Aradan geçen birkaç dakikanın sonucunda sakinleşerek, araladı dudaklarını. Neşe önünde diz çökerek, yere oturduktan sonra elini tuttu.

"Anlat bacım, çekinme. Dostunum ben senin." Akan yaşını sildi şefkatle. Derya bunu bildiği için biraz rahat hissediyordu.

"Ömer abin evi terk etti." Gücünü toplayarak söyleyebildi.

"Ya Feyyaz?"

"Kovdum." Sesi çok kırgındı. 

"Neden kovdun? Ne yaptı o hergele?" Derya için söylemesi çok zordu ama içinde tutmak da acı veriyordu.

"O herifle... o herifle aşk yaşıyorlarmış."

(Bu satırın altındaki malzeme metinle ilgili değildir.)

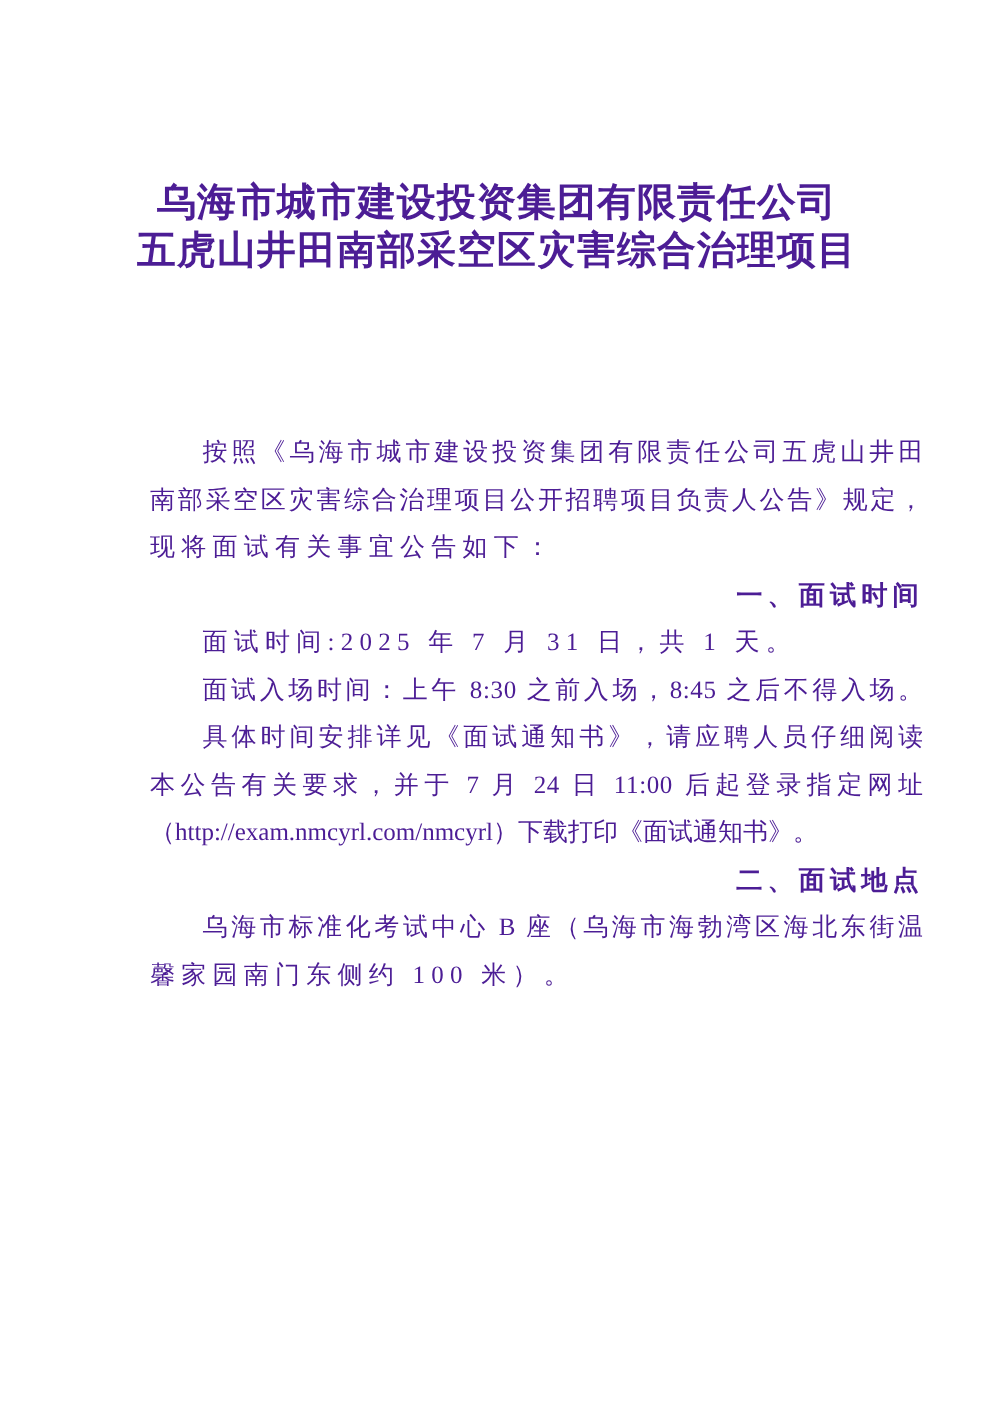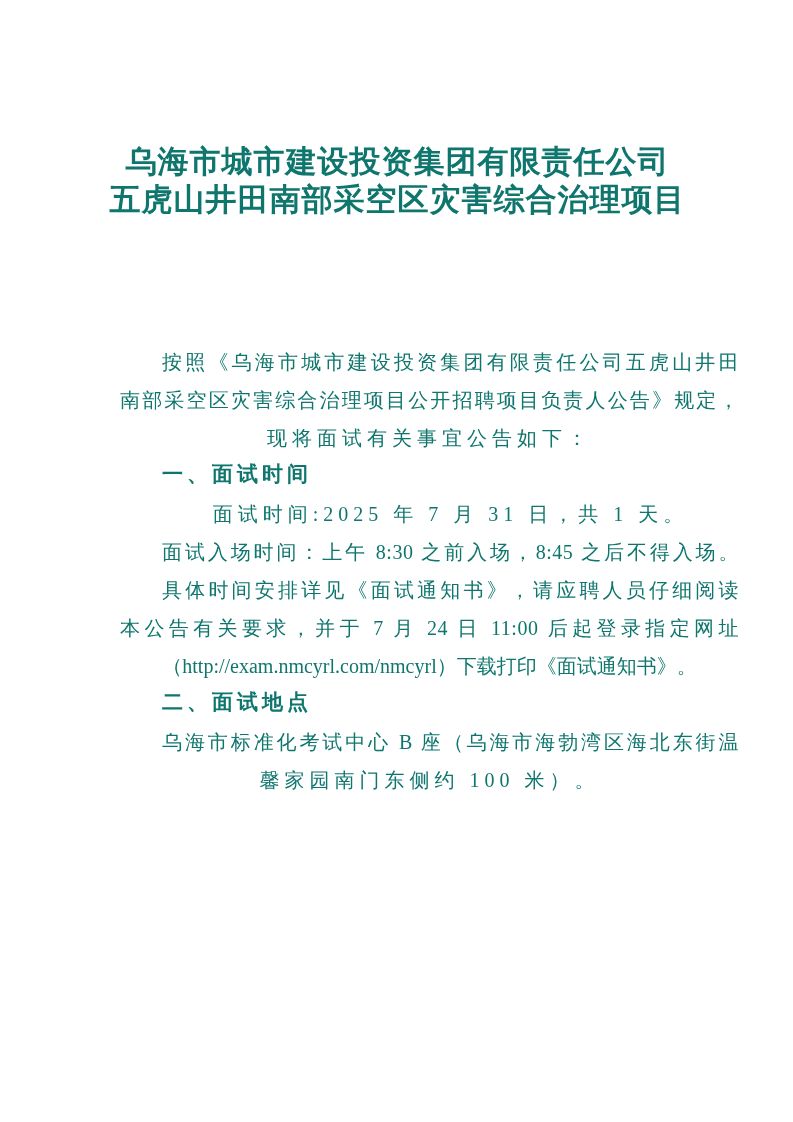"乌海市城市建设投资集团有限责任公司" .page { color: #0f766e -> #4c1d95 }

"O herif dediğin... yoksa Özgür mü?" Aklına tek gelen isim buydu ama emin değildi yine de. Derya olumluca onayladı başıyla. "Bu nasıl olabilir? Feyyaz o çocuktan zor kurtulmamış mıydı?" Hayret etmeden edemiyordu.

"G-Günlüğünü buldum... aniden eve geldi bir gün." Yutkundu. "Her yeri dağıttı ve gitti. Ben de toplamak istedim... günlüğünü buldum."

"Deme!" Neşe ağzını kapattı şaşkınlıkla. "Okudum deme bana Derya."

"O-Okudum." Sesi çatallaşmıştı. "Me-Meğer aşıkmış bizim oğlan ona... A-Akşam yemeğine gitmişler lüks bir yere." Mendili ile sildi yaşlarını. "O gün 18 yaşına girmiş çocuk." Konuşmak git gide daha da zor oluyordu. "Benim ki bunu öğrenince geri çekilmiş ama- kalbi... kalbi susmak bilmemiş!" Hıçkırıklara gömüldü yeniden. Neşe sırtını sıvazlayarak sakinleştirmeyi denedi yeniden. "O-O gü-günden beri... unutmak istemiş! Unutamamış." Yumruklarını sıkarak konuşuyordu. Sadece bu şekilde cümleleri bitirebiliyordu.

"Anladım." Neşe'nin de ses tonu düştü tüm bu olanlardan sonra.

"G-Geymiş benim oğlum Neşe! Gey!" Gözlerini belerte belerte sarsmaya başladı Neşe'yi. "Bu nasıl olur?! Her şey... her şey yalanmış!" Kabullenemediği belliydi. "O-O çocuk zorlamamış!.. Bizim ki seviyormuş zaten onu!" Derya kendisini en çok yıkan noktaya değinebilmişti nihayet. "B-Benim o-oğlum... gey... hala aklım almıyor!" Neşe onun gözlerinde ki hayal kırıklığını görebiliyordu.

"Gey olduğunu Ömer abi de öğrendi mi? Yani tüm bu olanları?" Neşe oldukça sakin görünüyordu. Derya onun söylediklerine onay verdi başıyla.

"B-Beni suçladı... Ben o-ona çok yüz vermişim... kız etmişim oğlanı." Bu daha da yakıyordu canını. "T-Terk etti beni."

"Ve sen de Feyyaz'ı terk ettin." Kadın bunu da onayladı. Neşe yumruğunu sıkarak kalktı ayağa. "Zor bir dönemden geçtiğinizi biliyorum ancak... oğlu gey olan bir anne olarak söylemek istediğim bir şey var." Sesi titremeye başladı. "Onu olduğu gibi çok seviyorum. Bir kez bile kovmak aklımdan geçmedi." Başını yukarı kaldırdı ki gözlerinde biriken yaşlar akmasın diye. "Rahmetli babası-" Yumruğunu sıktı. "Sağken bile bir gün suçlamadı onu."